Given text section start
That was a little confusing, so Berlin’s concept of liberty was featured in her book.

Your link goes to:

In Two Concepts of Liberty Berlin sought to explain the difference between two (out of more than two hundred, he said) different ways of thinking about political liberty. These, he said, had run through modern thought, and were central to the ideological struggles of his day. Berlin called these two conceptions of liberty negative and positive.[23]

Berlin’s treatment of these concepts was less than fully even-handed from the start: while he defined negative liberty fairly clearly and simply, he gave positive liberty two different basic definitions, from which still more distinct conceptions would branch out. Negative liberty Berlin initially defined as freedom from, that is, the absence of constraints on the agent imposed by other people. Positive liberty he defined both as freedom to, that is, the ability (not just the opportunity) to pursue and achieve willed goals; and also as autonomy or self-rule, as opposed to dependence on others. These are not the same.

Berlin’s account was further complicated by combining conceptual analysis with history. He associated negative liberty with the liberal tradition as it had emerged and developed in Britain and France from the seventeenth century to the early nineteenth. He later regretted that he had not made more of the evils that negative liberty had been used to justify, such as exploitation under laissez-faire capitalism; in Two Concepts, however, negative liberty is portrayed favourably, and briefly.

It is on positive liberty that Berlin focused, since it was, he claimed, both a more ambiguous concept, and one which had been subject to greater and more sinister transformation, and ultimately perversion. …

Earlier there’s this tidbit:

The best-known and most controversial facet of his writings on the relationship of history to the sciences was his discussion of the problem of free will and determinism, which in his hands took on a distinctly moral cast.[7]

In Historical Inevitability Berlin radically questioned determinism (the view that human beings do not possess free will, that their actions and indeed thoughts are predetermined by impersonal forces beyond their control) and historical inevitability (the view that all that occurs in the course of history does so because it must, that history pursues a particular course which cannot be altered, and which can be discovered, understood and described through laws of historical development).

Where? In her(?) book(?) ?

But ‘pluralism’, as explicitly defined by Berlin and others, does not cover Berlin’s empiricism, or his historicism, or his awareness of the fallibility of human knowledge, or his belief in the primary importance of individuals as opposed to generalisations and abstractions, or his emphasis on the importance of free choice (which, while he sought to found it on pluralism, in fact appears to be partly independent of it).

I’m curious out of those 16K plus words, where is

Examined?

I had some extra time this morning so danced up and down the many sections in that article, could not find what you were implying, or how the notion of Positive Liberty ties into 'freeing oneself from our constraints.

Positive liberty he defined both as freedom to, that is, the ability (not just the opportunity) to pursue and achieve willed goals; and also as autonomy or self-rule, as opposed to dependence on others.
Given text section end
Activities.
1. From the text about Berlin's concepts of liberty, list each thing that 'pluralism', as Berlin and others explicitly define it, is said not to cover.
2. Resume the text about Berlin's concepts of liberty, picking up right after its final sentence.
Data listing section start
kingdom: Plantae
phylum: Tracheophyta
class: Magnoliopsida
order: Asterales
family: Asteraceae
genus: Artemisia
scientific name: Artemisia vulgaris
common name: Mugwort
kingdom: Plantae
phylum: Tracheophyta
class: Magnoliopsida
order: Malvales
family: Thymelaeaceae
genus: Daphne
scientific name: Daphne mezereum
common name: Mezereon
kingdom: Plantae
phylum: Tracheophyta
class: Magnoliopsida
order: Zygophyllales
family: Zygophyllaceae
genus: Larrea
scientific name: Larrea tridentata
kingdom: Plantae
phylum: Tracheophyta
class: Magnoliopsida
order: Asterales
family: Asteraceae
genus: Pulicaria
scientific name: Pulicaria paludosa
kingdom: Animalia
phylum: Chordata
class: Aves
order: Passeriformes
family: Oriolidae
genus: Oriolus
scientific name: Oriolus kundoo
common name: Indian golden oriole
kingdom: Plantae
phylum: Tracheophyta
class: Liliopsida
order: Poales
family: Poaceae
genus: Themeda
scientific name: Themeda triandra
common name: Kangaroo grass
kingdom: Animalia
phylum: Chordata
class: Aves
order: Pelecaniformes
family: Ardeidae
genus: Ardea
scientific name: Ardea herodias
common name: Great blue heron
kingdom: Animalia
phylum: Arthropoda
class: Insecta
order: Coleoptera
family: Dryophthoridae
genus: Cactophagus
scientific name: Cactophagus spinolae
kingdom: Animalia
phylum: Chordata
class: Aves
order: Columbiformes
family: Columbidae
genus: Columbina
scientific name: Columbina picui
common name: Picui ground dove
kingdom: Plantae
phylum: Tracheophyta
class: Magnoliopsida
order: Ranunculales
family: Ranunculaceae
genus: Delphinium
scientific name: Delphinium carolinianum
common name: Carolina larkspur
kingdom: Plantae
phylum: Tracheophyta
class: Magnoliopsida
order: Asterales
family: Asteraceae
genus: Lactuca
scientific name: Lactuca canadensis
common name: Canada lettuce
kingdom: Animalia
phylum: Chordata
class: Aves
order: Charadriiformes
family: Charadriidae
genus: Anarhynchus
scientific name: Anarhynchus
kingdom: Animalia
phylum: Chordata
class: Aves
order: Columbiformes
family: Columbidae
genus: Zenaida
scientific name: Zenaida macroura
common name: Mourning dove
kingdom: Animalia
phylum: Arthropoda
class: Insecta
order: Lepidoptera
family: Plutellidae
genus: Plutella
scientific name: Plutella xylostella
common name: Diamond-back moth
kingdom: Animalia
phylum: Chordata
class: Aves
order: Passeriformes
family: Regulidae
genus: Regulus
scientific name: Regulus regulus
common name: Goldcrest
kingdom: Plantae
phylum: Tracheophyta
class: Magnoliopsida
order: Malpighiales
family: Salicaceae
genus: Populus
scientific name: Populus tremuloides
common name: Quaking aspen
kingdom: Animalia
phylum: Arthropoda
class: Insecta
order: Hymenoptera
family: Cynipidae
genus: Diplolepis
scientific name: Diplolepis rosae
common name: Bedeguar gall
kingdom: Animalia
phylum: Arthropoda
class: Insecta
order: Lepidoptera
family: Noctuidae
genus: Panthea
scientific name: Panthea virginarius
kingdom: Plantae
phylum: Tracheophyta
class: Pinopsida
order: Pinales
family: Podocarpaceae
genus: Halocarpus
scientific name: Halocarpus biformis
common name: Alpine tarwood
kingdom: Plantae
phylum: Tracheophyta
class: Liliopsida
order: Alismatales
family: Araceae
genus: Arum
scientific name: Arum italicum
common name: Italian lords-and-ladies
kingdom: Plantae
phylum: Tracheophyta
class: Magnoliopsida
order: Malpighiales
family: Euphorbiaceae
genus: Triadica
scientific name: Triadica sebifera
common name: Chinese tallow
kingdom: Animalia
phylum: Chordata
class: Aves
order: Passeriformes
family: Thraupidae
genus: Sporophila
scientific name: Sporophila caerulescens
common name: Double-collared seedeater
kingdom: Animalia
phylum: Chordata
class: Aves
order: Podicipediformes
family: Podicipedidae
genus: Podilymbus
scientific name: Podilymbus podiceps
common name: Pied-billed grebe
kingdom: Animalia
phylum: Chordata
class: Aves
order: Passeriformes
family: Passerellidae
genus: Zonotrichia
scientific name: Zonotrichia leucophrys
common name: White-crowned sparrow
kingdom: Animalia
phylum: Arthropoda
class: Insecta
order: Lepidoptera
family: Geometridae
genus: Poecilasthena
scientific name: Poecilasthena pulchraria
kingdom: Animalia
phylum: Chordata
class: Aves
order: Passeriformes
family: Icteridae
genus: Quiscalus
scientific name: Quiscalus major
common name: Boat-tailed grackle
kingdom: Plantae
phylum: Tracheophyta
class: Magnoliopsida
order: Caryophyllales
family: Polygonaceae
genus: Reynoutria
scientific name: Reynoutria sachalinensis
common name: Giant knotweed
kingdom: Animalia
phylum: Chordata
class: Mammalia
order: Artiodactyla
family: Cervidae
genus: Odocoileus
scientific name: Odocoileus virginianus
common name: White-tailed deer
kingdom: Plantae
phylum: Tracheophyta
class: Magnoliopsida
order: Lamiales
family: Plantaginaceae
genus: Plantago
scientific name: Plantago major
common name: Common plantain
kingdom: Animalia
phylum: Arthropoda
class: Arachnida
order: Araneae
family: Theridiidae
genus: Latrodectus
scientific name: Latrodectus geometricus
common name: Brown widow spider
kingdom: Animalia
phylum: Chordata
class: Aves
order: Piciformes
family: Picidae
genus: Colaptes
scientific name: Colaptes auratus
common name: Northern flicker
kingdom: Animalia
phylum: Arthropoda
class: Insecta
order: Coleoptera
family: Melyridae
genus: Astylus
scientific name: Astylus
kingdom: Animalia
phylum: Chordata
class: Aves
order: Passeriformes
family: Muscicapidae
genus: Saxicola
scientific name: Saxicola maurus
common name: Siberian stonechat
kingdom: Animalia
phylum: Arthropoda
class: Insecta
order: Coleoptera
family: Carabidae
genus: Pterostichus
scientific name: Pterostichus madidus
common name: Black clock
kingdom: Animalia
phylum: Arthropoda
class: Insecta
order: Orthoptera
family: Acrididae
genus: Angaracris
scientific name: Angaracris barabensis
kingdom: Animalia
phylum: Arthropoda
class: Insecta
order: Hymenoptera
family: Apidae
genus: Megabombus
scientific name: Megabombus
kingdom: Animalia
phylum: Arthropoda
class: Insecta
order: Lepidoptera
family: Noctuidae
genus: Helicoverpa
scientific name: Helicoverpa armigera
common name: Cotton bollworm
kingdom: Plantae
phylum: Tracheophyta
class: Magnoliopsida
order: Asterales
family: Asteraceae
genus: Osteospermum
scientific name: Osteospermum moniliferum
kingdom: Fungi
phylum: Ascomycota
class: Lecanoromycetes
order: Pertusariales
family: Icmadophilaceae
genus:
Data listing section end
Answers to the problems.
1.
- Berlin's empiricism
- his historicism
- his awareness of the fallibility of human knowledge
- his belief in the primary importance of individuals as opposed to generalisations and abstractions
- his emphasis on the importance of free choice

2.
Your desire to critique philosophy overrides your ability to read some words. Does the quote, quoted twice, not answer your question? Does the life work of a philosopher need to be perfect for one part of it to be useful?

Stop being so touchy. Philosophy is all about people critiquing and complaining about the blind spots in the ideas of others.

Me?.. I’m simply trying to find some real world relevance.

I read the words, I think about the words, they are sort of self evidence and sort of interesting and curiously naive - And I wonder where should one go with that?

Where’s the transition from some idealistic formulation to the real world as we exist in?

No person is full “autonomy” - we humans depend on others in a myriad of ways, with most going unrecognized. Even the autocrat “calling all the shots” is constrained by tides of advisors and bureaucracies and resource realities.

These are fun notions to play with - I’m just asking how do they assist when it comes to our lives and the rubber hitting the road, so to speak.

If it’s useful, shouldn’t it be discussable?
How is it useful?

I’m not touchy you are.

Discussing would be great. Not what you’re doing.

The story is written by a woman who was raised to be one of many wives, to do what the men in her life told her to do, to wait for the end times, never take medicine, or go to school. It meant something to her. It was taught to her at Cambridge University.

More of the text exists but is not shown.